> **Task statement**: From the line containing "la misión institucional, al" through the last line of the records below, each line is to be repeated exactly; pictures are to be omitted.

Dataset entries:
┌──

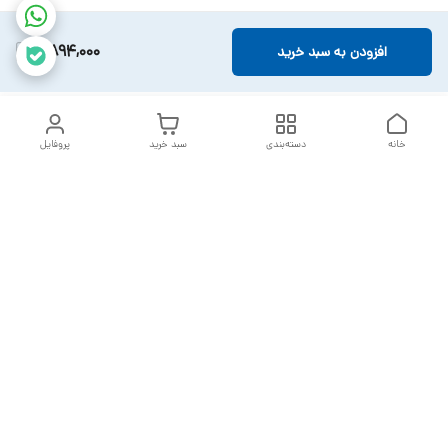
4,894,000
افزودن به سبد خرید
خانه
دسته‌بندی
سبد خرید
پروفایل
دسترسی سریع
تماس با ما
سیاست حریم خصوصی
خدمات تعمیرات تجهیزات
شکایات
پزشکی
قوانین و مقررات
درباره ما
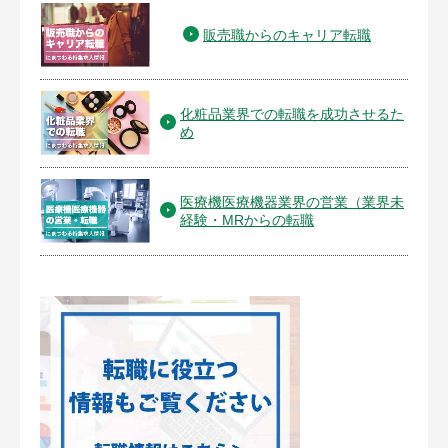
販売職からのキャリア転職
化粧品業界での転職を成功させるた
め
医療機医療機器業界の営業（業界未
経験・MRからの転職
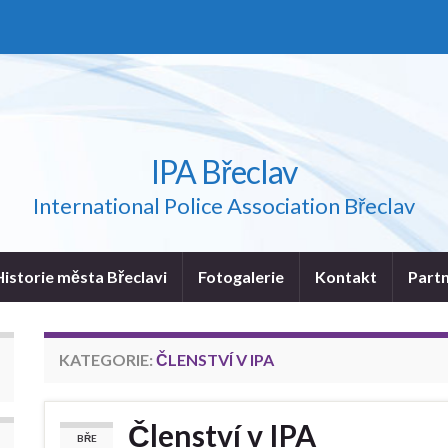
IPA Břeclav
International Police Association Břeclav
Historie města Břeclavi
Fotogalerie
Kontakt
Part
KATEGORIE:
ČLENSTVÍ V IPA
Členství v IPA
BŘE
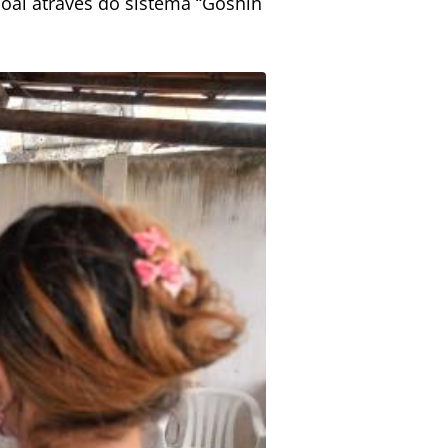
soal através do sistema “Goshin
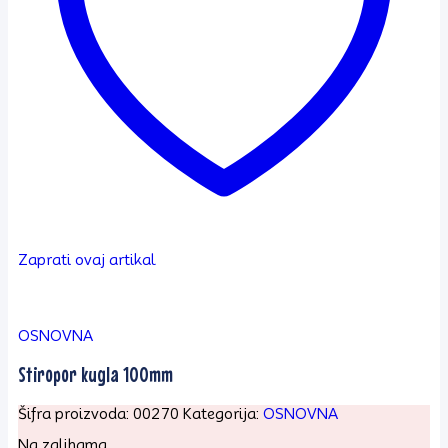
Zaprati ovaj artikal
OSNOVNA
Stiropor kugla 100mm
Šifra proizvoda:
00270
Kategorija:
OSNOVNA
Na zalihama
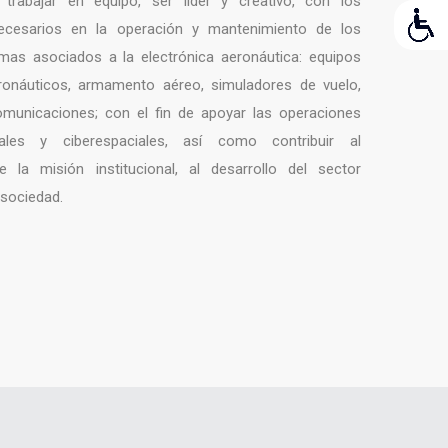
 trabajar en equipo, ser líder y creativo, con los
cesarios en la operación y mantenimiento de los
emas asociados a la electrónica aeronáutica: equipos
ronáuticos, armamento aéreo, simuladores de vuelo,
omunicaciones; con el fin de apoyar las operaciones
iales y ciberespaciales, así como contribuir al
 la misión institucional, al desarrollo del sector
 sociedad.
NTOS DE ELEMENTOS ELECTRÓNICOS INSTALADOS 
ES AERONÁUTICOS MAYORES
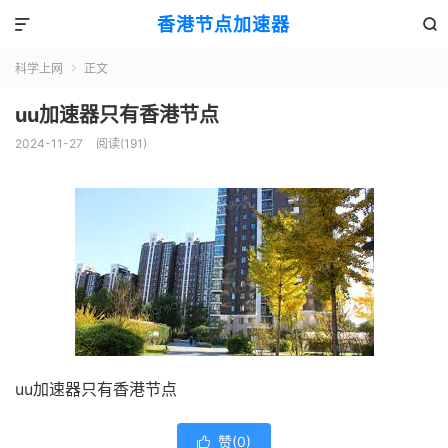
香港节点加速器


科学上网
正文

uu加速器只有香港节点
2024-11-27
阅读(191)
uu加速器只有香港节点
赞(
0
)

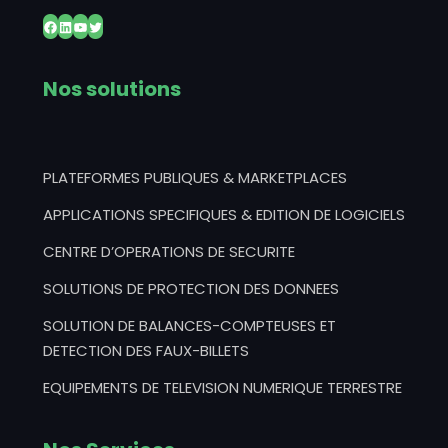
Facebook
LinkedIn
YouTube
Twitter
Nos solutions
PLATEFORMES PUBLIQUES & MARKETPLACES
APPLICATIONS SPECIFIQUES & EDITION DE LOGICIELS
CENTRE D’OPERATIONS DE SECURITE
SOLUTIONS DE PROTECTION DES DONNEES
SOLUTION DE BALANCES-COMPTEUSES ET
DETECTION DES FAUX-BILLETS
EQUIPEMENTS DE TELEVISION NUMERIQUE TERRESTRE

└──

> **Solution**:
 la misión institucional, al desarrollo del sector
 sociedad.
NTOS DE ELEMENTOS ELECTRÓNICOS INSTALADOS 
ES AERONÁUTICOS MAYORES
香港节点加速器


科学上网
正文

uu加速器只有香港节点
2024-11-27
阅读(191)
uu加速器只有香港节点
赞(
0
)

Facebook
LinkedIn
YouTube
Twitter
Nos solutions
PLATEFORMES PUBLIQUES & MARKETPLACES
APPLICATIONS SPECIFIQUES & EDITION DE LOGICIELS
CENTRE D’OPERATIONS DE SECURITE
SOLUTIONS DE PROTECTION DES DONNEES
SOLUTION DE BALANCES-COMPTEUSES ET
DETECTION DES FAUX-BILLETS
EQUIPEMENTS DE TELEVISION NUMERIQUE TERRESTRE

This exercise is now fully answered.